"Je mange pas mal de pâtes, j'ai ressorti des vêtements de la cave": ces propos anonymes d'une députée LREM qui touchait auparavant 8.000 euros mensuels comme chef d'entreprise, rapportés par le quotidien L'Opinion, ont suscité moult réactions dans les couloirs du Palais Bourbon. "Indécent", "ridicule", ont réagi des députés de divers bords.
L'indemnité, en vigueur depuis 1789 pour permettre à chaque citoyen de se présenter, est fixée par référence au traitement des fonctionnaires occupant les emplois les plus élevés, soit 7.210 euros brut mensuel.
Réfutant l'idée de "privilégiés", le socialiste Stéphane Le Foll a demandé que "s'arrête cette suspicion générale". L'Insoumis Ugo Bernalicis a épinglé "ceux qui étaient dans un autre monde avant (...) et ont l'impression qu'avoir une indemnité de parlementaire c'est trop peu pour vivre".
Nombre d'élus LREM issus du secteur privé avaient des revenus supérieurs. L'un d'eux, qui a gardé une activité professionnelle, glissait il y a quelques semaines qu'avec son train de vie et un emprunt immobilier conséquent, il ne "peut pas vivre avec 5.000 euros".
En moyenne, les députés dans leur ensemble ont déclaré près de 59.000 euros de revenus annuels (4.900 euros mensuels) lors des cinq dernières années, selon Le Monde.
Quid d'une augmentation de l'indemnité? Le président de l'Assemblée François de Rugy (LREM) avait répondu en septembre: "pas de sujet tabou", mais il y a "des questions de priorités" et des "pièges".
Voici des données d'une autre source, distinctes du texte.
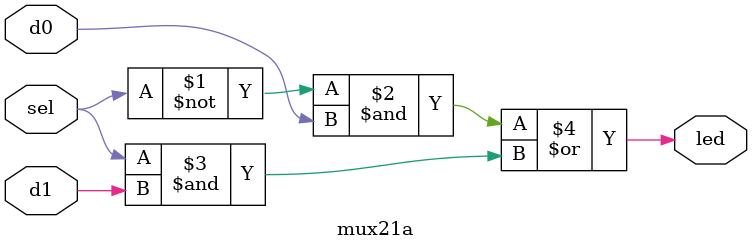
<source format=v>
`timescale 1ns / 1ps


module mux21a(
    input d0,
    input d1,
    input sel,
    output led
    );
    
    assign led = (~sel & d0) | (sel & d1);
endmodule

</source>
Le candidat Macron avait prévu de fusionner l'indemnité parlementaire et l'enveloppe pour frais de mandat (IRFM, 5.840 euros brut), non contrôlée jusqu'alors. Fin novembre, il a été plutôt décidé à l'Assemblée de remplacer l'IRFM par une "avance sur frais" principalement, contrôlée a posteriori.
Avantages scrutés
Malgré un investissement souvent plus important avec notamment le non-cumul, "nos conditions ne sont pas celles de nos prédécesseurs", plaide à l'AFP un primo-député, mais après les lois de moralisation, le sujet des rémunérations risque de "ne plus pouvoir être abordé avant un moment".
Un des groupes de travail sur les réformes de l'Assemblée a suggéré mercredi de plafonner la rémunération tirée de l'activité professionnelle que peuvent exercer en parallèle - et sous conditions - les parlementaires, pour réduire les conflits d'intérêts entre autres.
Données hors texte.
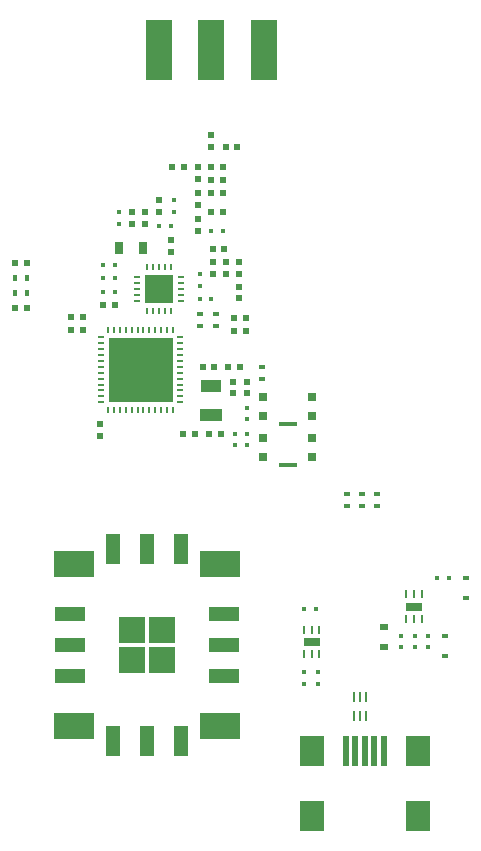
<source format=gbr>
G04 DipTrace 2.3.1.0*
%INTopPaste.gbr*%
%MOIN*%
%ADD25R,0.0217X0.0217*%
%ADD29R,0.0945X0.0945*%
%ADD30R,0.0197X0.0984*%
%ADD31R,0.0787X0.0984*%
%ADD33R,0.0295X0.0217*%
%ADD39R,0.09X0.2*%
%ADD45R,0.0197X0.0098*%
%ADD48R,0.0098X0.0197*%
%ADD50R,0.2126X0.2126*%
%ADD53R,0.0098X0.0374*%
%ADD56R,0.0098X0.0256*%
%ADD58R,0.0551X0.0315*%
%ADD59R,0.0748X0.0433*%
%ADD60R,0.0709X0.0394*%
%ADD73R,0.0217X0.0177*%
%ADD84R,0.0039X0.0138*%
%ADD88R,0.0591X0.0157*%
%ADD90R,0.0276X0.0315*%
%ADD95R,0.0315X0.0394*%
%ADD99R,0.0197X0.0157*%
%ADD101R,0.0157X0.0197*%
%ADD103R,0.0236X0.0157*%
%ADD108R,0.0866X0.0866*%
%ADD110R,0.1339X0.0866*%
%ADD112R,0.0472X0.1024*%
%ADD114R,0.1024X0.0472*%
%ADD116R,0.0157X0.0157*%
%FSLAX44Y44*%
G04*
G70*
G90*
G75*
G01*
%LNTopPaste*%
%LPD*%
D25*
X10276Y21004D3*
X9882D3*
X10276Y21437D3*
X9882D3*
X10866Y17874D3*
Y17480D3*
X13622Y17559D3*
X14016D3*
X15531Y19764D3*
X15138D3*
X14272D3*
X14665D3*
X14882Y17559D3*
X14488D3*
X15295Y19291D3*
Y18898D3*
D116*
X22087Y12736D3*
X22480D3*
X21791Y10827D3*
Y10433D3*
X15768Y18425D3*
Y18031D3*
Y17165D3*
Y17559D3*
D25*
X11358Y21850D3*
X10965D3*
X14567Y24941D3*
X14961D3*
X14567Y25571D3*
X14961D3*
X13661Y26437D3*
X13268D3*
X15472Y22461D3*
Y22067D3*
X15039Y22874D3*
Y23268D3*
X14606Y22874D3*
Y23268D3*
X15433Y27106D3*
X15039D3*
X14567D3*
Y27500D3*
X15315Y20984D3*
X15709D3*
X15315Y21398D3*
X15709D3*
X12835Y24941D3*
Y25335D3*
X12362Y24941D3*
Y24547D3*
X11929Y24941D3*
Y24547D3*
X14961Y26437D3*
X14567D3*
D116*
X14961Y24311D3*
X14567D3*
X14173Y22047D3*
X14567D3*
X11358Y22264D3*
X10965D3*
X11358Y22756D3*
X10965D3*
X11358Y23169D3*
X10965D3*
X17657Y11713D3*
X18051D3*
X17657Y9606D3*
Y9213D3*
X18130Y9606D3*
Y9213D3*
D114*
X9843Y10512D3*
Y9488D3*
Y11535D3*
X15000Y10512D3*
Y9488D3*
Y11535D3*
D112*
X12421Y7303D3*
X13563D3*
X11280D3*
X12421Y13720D3*
X13563D3*
X11280D3*
D110*
X14843Y7815D3*
X10000D3*
Y13209D3*
X14843D3*
D108*
X11909Y10000D3*
Y11024D3*
X12933D3*
Y10000D3*
D30*
X19685Y6978D3*
X19370D3*
X20315D3*
X20000D3*
D31*
X21457Y4813D3*
X17913D3*
X21457Y6978D3*
X17913D3*
D30*
X19055D3*
D103*
X23051Y12736D3*
Y12067D3*
X22362Y10807D3*
Y10138D3*
D33*
X20335Y11122D3*
Y10453D3*
D101*
X8406Y22756D3*
X8012D3*
X8406Y22244D3*
X8012D3*
D99*
X20098Y15551D3*
Y15157D3*
X16260Y19370D3*
Y19764D3*
X19075Y15551D3*
Y15157D3*
X19587Y15551D3*
Y15157D3*
D25*
X13228Y23996D3*
Y23602D3*
X14134Y24311D3*
Y24705D3*
Y25177D3*
Y25571D3*
Y26043D3*
Y26437D3*
X15472Y22874D3*
Y23268D3*
X14606Y23701D3*
X15000D3*
D116*
X14173Y22480D3*
Y22874D3*
D95*
X12283Y23760D3*
X11496D3*
D116*
Y24547D3*
Y24941D3*
D25*
X14961Y26004D3*
X14567D3*
D39*
Y30335D3*
X16307D3*
X12827D3*
D25*
X15768Y19291D3*
Y18898D3*
D116*
X21358Y10433D3*
Y10827D3*
X20886Y10433D3*
Y10827D3*
D25*
X8406Y23248D3*
X8012D3*
X8406Y21752D3*
X8012D3*
D116*
X15354Y17559D3*
Y17165D3*
X13228Y24469D3*
X12835D3*
X13307Y25335D3*
Y24941D3*
D90*
X16299Y18150D3*
Y18780D3*
X17913Y18150D3*
Y18780D3*
D88*
X17106Y17874D3*
D90*
X16299Y16791D3*
Y17421D3*
X17913Y16791D3*
Y17421D3*
D88*
X17106Y16516D3*
D45*
X13533Y18602D3*
Y18799D3*
Y18996D3*
Y19193D3*
Y19390D3*
Y19587D3*
Y19783D3*
Y19980D3*
Y20177D3*
Y20374D3*
Y20571D3*
Y20768D3*
D48*
X13287Y21014D3*
X13091D3*
X12894D3*
X12697D3*
X12500D3*
X12303D3*
X12106D3*
X11909D3*
X11713D3*
X11516D3*
X11319D3*
X11122D3*
D45*
X10876Y20768D3*
Y20571D3*
Y20374D3*
Y20177D3*
Y19980D3*
Y19783D3*
Y19587D3*
Y19390D3*
Y19193D3*
Y18996D3*
Y18799D3*
Y18602D3*
D48*
X11122Y18356D3*
X11319D3*
X11516D3*
X11713D3*
X11909D3*
X12106D3*
X12303D3*
X12500D3*
X12697D3*
X12894D3*
X13091D3*
X13287D3*
D50*
X12205Y19685D3*
D48*
X12421Y21644D3*
X12618D3*
X12815D3*
X13012D3*
X13209D3*
D45*
X13553Y21988D3*
Y22185D3*
Y22382D3*
Y22579D3*
Y22776D3*
D48*
X13209Y23120D3*
X13012D3*
X12815D3*
X12618D3*
X12421D3*
D45*
X12077Y22776D3*
Y22579D3*
Y22382D3*
Y22185D3*
Y21988D3*
D29*
X12815Y22382D3*
D53*
X19331Y8150D3*
X19528D3*
X19724D3*
Y8787D3*
X19528D3*
X19331D3*
D56*
X21575Y12205D3*
X21319D3*
X21063D3*
Y11378D3*
X21319D3*
X21575D3*
D58*
X21319Y11791D3*
D84*
X22421Y11358D3*
X22224D3*
X22028D3*
Y11673D3*
X22224D3*
X22421D3*
D56*
X17657Y10197D3*
X17913D3*
X18169D3*
Y11024D3*
X17913D3*
X17657D3*
D58*
X17913Y10610D3*
D59*
X14547Y18169D3*
D60*
Y19154D3*
D73*
X14193Y21535D3*
Y21142D3*
X14705Y21535D3*
Y21142D3*
M02*

</source>
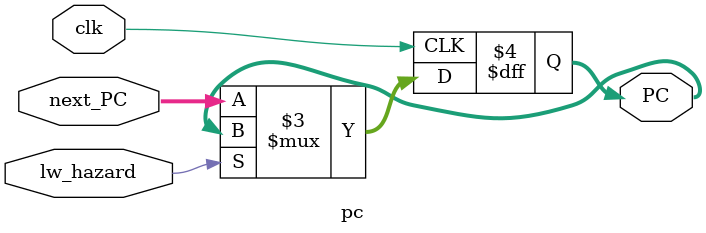
<source format=v>
module pc (clk,next_PC,lw_hazard,PC);
input wire clk;
input wire [0:31]next_PC;
input wire lw_hazard;
output reg [0:31]PC;

always@(posedge clk)
PC<=(lw_hazard==1)?PC:next_PC;

endmodule

</source>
Le plafond s'élèverait à 50% de l'indemnité, soit des revenus autorisés dépassant 10.000 euros au total. 130 députés prévoient jusqu'à présent de conserver une activité professionnelle, a calculé l'AFP.
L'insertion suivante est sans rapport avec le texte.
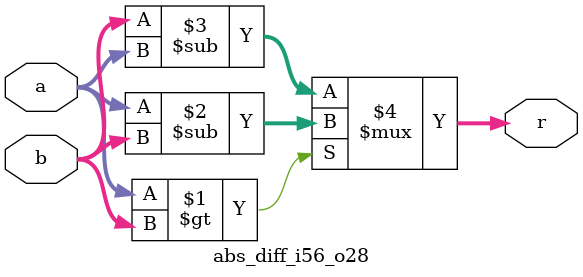
<source format=v>
module abs_diff_i56_o28(a,b,r);
input [27:0] a,b;
output [27:0] r;

assign r = (a>b) ? (a-b) : (b-a);

endmodule

</source>
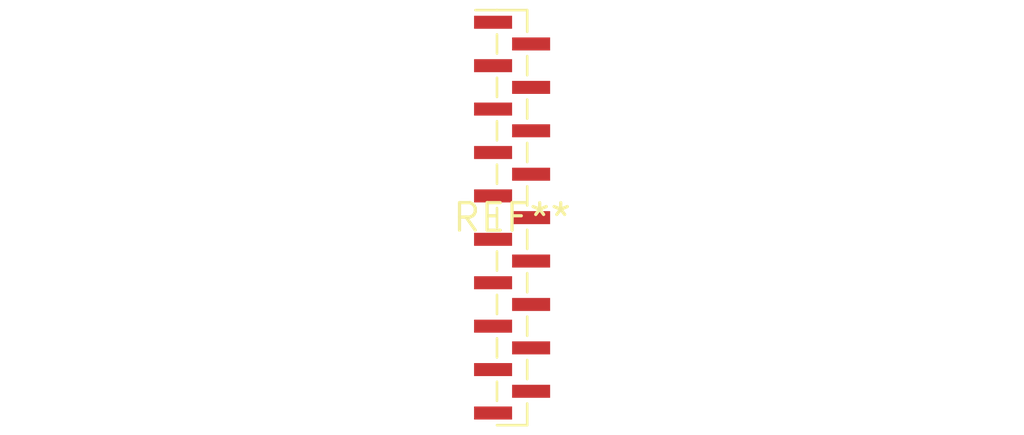
<source format=kicad_pcb>
(kicad_pcb (version 20240108) (generator pcbnew)

  (general
    (thickness 1.6)
  )

  (paper "A4")
  (layers
    (0 "F.Cu" signal)
    (31 "B.Cu" signal)
    (32 "B.Adhes" user "B.Adhesive")
    (33 "F.Adhes" user "F.Adhesive")
    (34 "B.Paste" user)
    (35 "F.Paste" user)
    (36 "B.SilkS" user "B.Silkscreen")
    (37 "F.SilkS" user "F.Silkscreen")
    (38 "B.Mask" user)
    (39 "F.Mask" user)
    (40 "Dwgs.User" user "User.Drawings")
    (41 "Cmts.User" user "User.Comments")
    (42 "Eco1.User" user "User.Eco1")
    (43 "Eco2.User" user "User.Eco2")
    (44 "Edge.Cuts" user)
    (45 "Margin" user)
    (46 "B.CrtYd" user "B.Courtyard")
    (47 "F.CrtYd" user "F.Courtyard")
    (48 "B.Fab" user)
    (49 "F.Fab" user)
    (50 "User.1" user)
    (51 "User.2" user)
    (52 "User.3" user)
    (53 "User.4" user)
    (54 "User.5" user)
    (55 "User.6" user)
    (56 "User.7" user)
    (57 "User.8" user)
    (58 "User.9" user)
  )

  (setup
    (pad_to_mask_clearance 0)
    (pcbplotparams
      (layerselection 0x00010fc_ffffffff)
      (plot_on_all_layers_selection 0x0000000_00000000)
      (disableapertmacros false)
      (usegerberextensions false)
      (usegerberattributes false)
      (usegerberadvancedattributes false)
      (creategerberjobfile false)
      (dashed_line_dash_ratio 12.000000)
      (dashed_line_gap_ratio 3.000000)
      (svgprecision 4)
      (plotframeref false)
      (viasonmask false)
      (mode 1)
      (useauxorigin false)
      (hpglpennumber 1)
      (hpglpenspeed 20)
      (hpglpendiameter 15.000000)
      (dxfpolygonmode false)
      (dxfimperialunits false)
      (dxfusepcbnewfont false)
      (psnegative false)
      (psa4output false)
      (plotreference false)
      (plotvalue false)
      (plotinvisibletext false)
      (sketchpadsonfab false)
      (subtractmaskfromsilk false)
      (outputformat 1)
      (mirror false)
      (drillshape 1)
      (scaleselection 1)
      (outputdirectory "")
    )
  )

  (net 0 "")

  (footprint "PinHeader_1x19_P1.00mm_Vertical_SMD_Pin1Left" (layer "F.Cu") (at 0 0))

)

</source>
Le groupe de travail suggère aussi, sur le modèle britannique, une Agence des moyens des parlementaires, indépendante, qui fixerait et gèrerait indemnités et avantages.
"Pas sûr que ces changements soient à l'agenda", dit un député LREM, alors que l'Assemblée vient d'accoucher au forceps d'une réforme des frais de mandat, objet de critiques sur un manque de transparence.
Sur ce thème sensible, la moindre décision est scrutée.
Nouveau sujet d'interrogations sur d'éventuels avantages: la décision du collège des questeurs début décembre d'une "dotation annuelle globale pour frais de courrier, de téléphone et de taxi" pour les députés (environ 18.900 euros annuels) à partir de janvier, contre trois lignes budgétaires actuellement, dépensées pour moitié.
C'est pour "donner la possibilité de piloter sur la mandature" ce budget selon les besoins de ses équipes, défend le premier questeur Florian Bachelier, opposé sur la question à Laurianne Rossi, questeure LREM également.
Qu'en est-il de la prise en charge prochaine par l'Assemblée de la "contribution personnelle" de 30 euros pour les nuitées en hôtel? "Principe d'égalité" par rapport aux parlementaires bénéficiant de "bureaux-chambres", plaide M. Bachelier. Autre solution de logement, récemment avancée: la location d'un "pied-à-terre parisien", dont le loyer sera réglé par l'Assemblée à la hauteur estimée de 1.200 euros mensuels.
Dans un courrier de six pages cette semaine à ses collègues, M. Bachelier récapitule les décisions prises et rappelle "deux objectifs à la base de notre mandat: le rétablissement du lien de confiance avec nos concitoyens et la modernisation de l'Assemblée nationale".